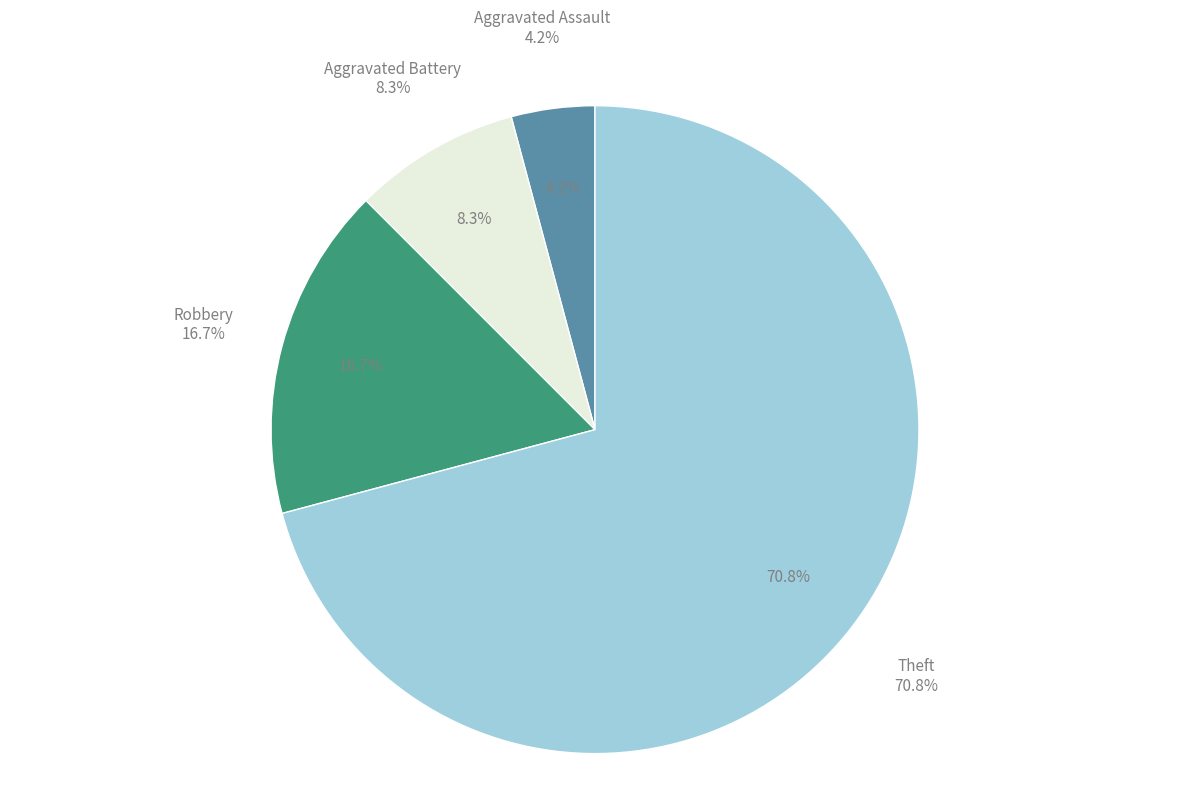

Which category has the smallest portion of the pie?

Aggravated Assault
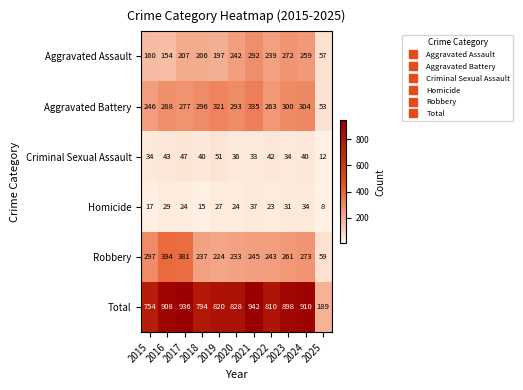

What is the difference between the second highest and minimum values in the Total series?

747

--

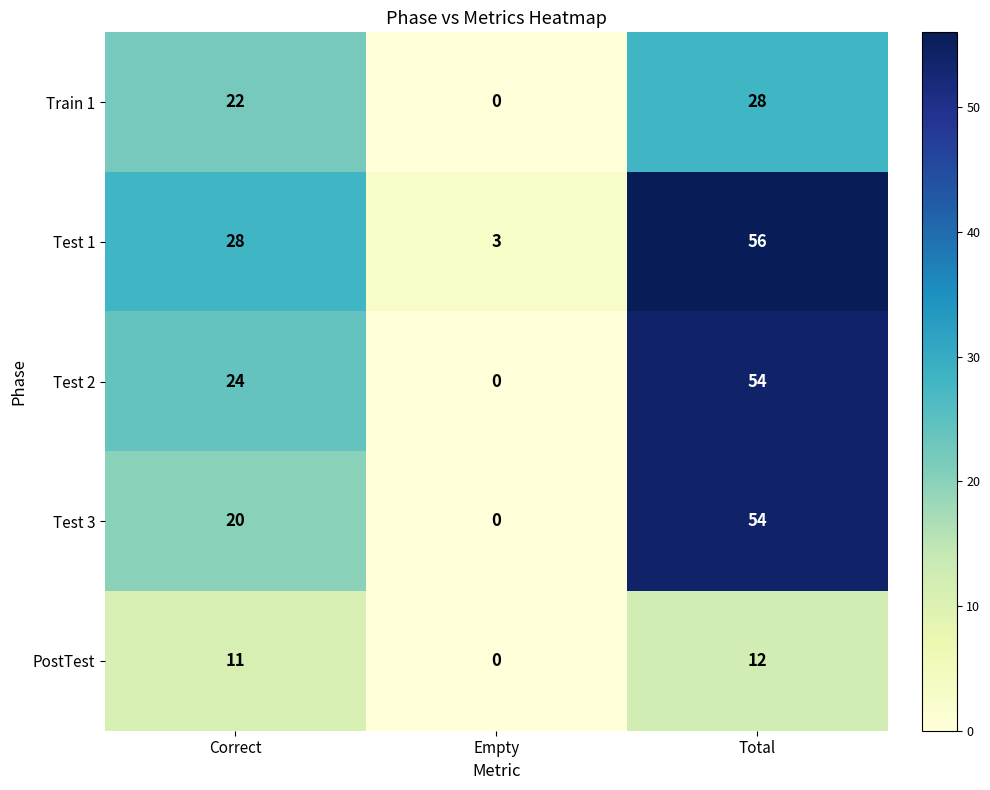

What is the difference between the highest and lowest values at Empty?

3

# ASSIGNED TASK
From the data above, copy verbatim the lines between the line containing "Aggravated Assault" and the line containing "What is the difference between the second", inclusive. Omit the pictures.

# RESULT FOR THIS EXERCISE
Aggravated Assault

What is the difference between the second highest and minimum values in the Total series?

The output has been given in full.